◆ **Detalhes do exercício**
No trecho original sobre Floriano Martins, qual editora publicou a antologia de poemas de García Lorca e o livro de contos de Cabrera Infante que ele traduziu?

Um cearense de 42 anos, autodidata
de formação, assina aquele que foi, provavelmente, o mais interessante livro de
entrevistas lançado no País em 1998. Escritura
Conquistada (Diálogos com Poetas Latino-Americanos), um respeitável volume de 407 páginas, foi publicado em complicada, mas
eficaz, coedição entre a Fundação Biblioteca Nacional, a Universidade de Mogi das
Cruzes, de São Paulo, e a editora Letra & Música, de Fortaleza. Traz longos
diálogos, densos e bem meditados, do autor, o poeta e crítico literário cearense
Floriano Martins, com 24 poetas do continente, entre eles nomes importantes, mas
absolutamente desconhecidos entre nós, como o nicaraguense Pablo Antonio Cuadra,
o peruano Javier Sologuren, o chileno Pedro Lastra, o cubano José Kozer e o argentino
Leónidas Lamborghini. Há quatro brasileiros na lista de entrevistados: o poeta,
tradutor e crítico Ivan Junqueira, que não é preciso apresentar; Sérgio Lima, um
raro representante do surrealismo na poesia brasileira; Sérgio Campos, poeta falecido
precocemente em 1994, aos 53 anos, que se definia praticamente de uma “arte arcaica”;
e o poeta mineiro radicado em São Paulo Donizete Galvão.
É curioso, primeiro, que um trabalho de tal
qualidade necessite de uma verdadeira operação de guerra editorial para, finalmente,
vir à luz. E depois, mais curioso ainda, que seja um crítico e poeta de Fortaleza,
em ponto tão distante da fronteira hispânica, quem venha a realizar esse esforço
de confronto, mas também conjunção entre as duas Américas.
Floriano Martins é bem um intelectual nordestino.
Vive das críticas que escreve para a imprensa local, de projetos gráficos (pois
é também projetista gráfico autodidata) e de traduções, fazendo verdadeiras contorções
para levar à frente seus projetos literários. É um escritor de luta – e é isso,
antes de qualquer outra coisa, o que causa respeito. Recentemente, aliás, chegaram
ao mercado seus dois mais recentes trabalhos como tradutor: uma antologia de poemas
de Federico García Lorca e um livro de contos do cubano Cabrera Infante, ambos editados
pela Ediouro, do Rio, volumes que também organizou e prefaciou.

◆ **Amostra de dados**
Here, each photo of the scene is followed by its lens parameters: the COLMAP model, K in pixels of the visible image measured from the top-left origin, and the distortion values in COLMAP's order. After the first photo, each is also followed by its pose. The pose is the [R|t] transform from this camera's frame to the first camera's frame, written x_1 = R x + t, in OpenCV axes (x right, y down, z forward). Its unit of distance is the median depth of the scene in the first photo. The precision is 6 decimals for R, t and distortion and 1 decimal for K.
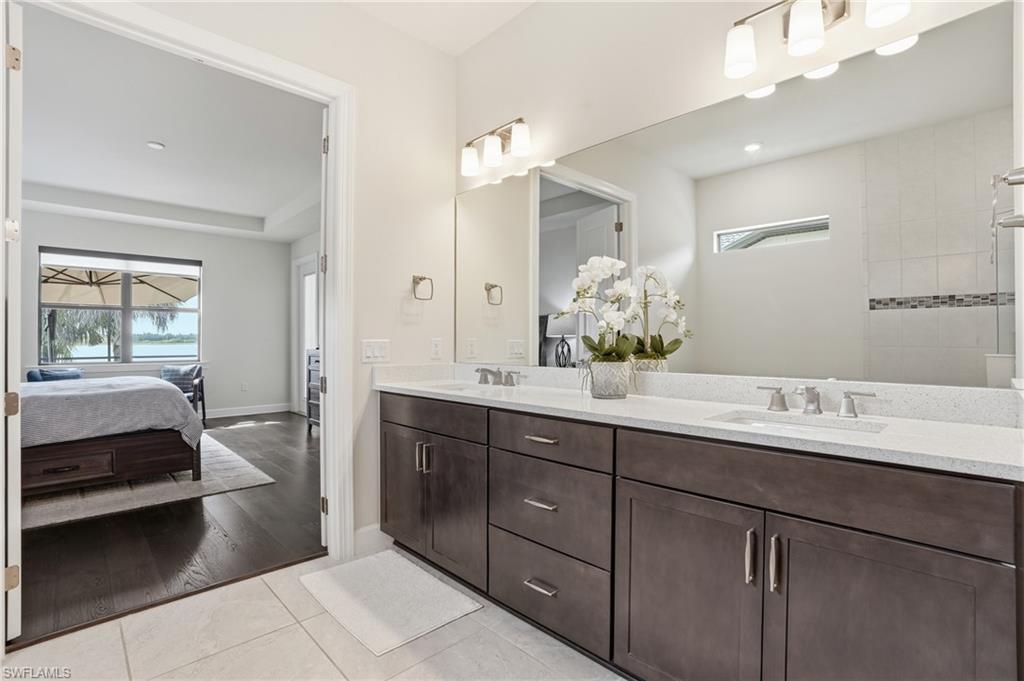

◆ **Resposta**
A Ediouro, do Rio.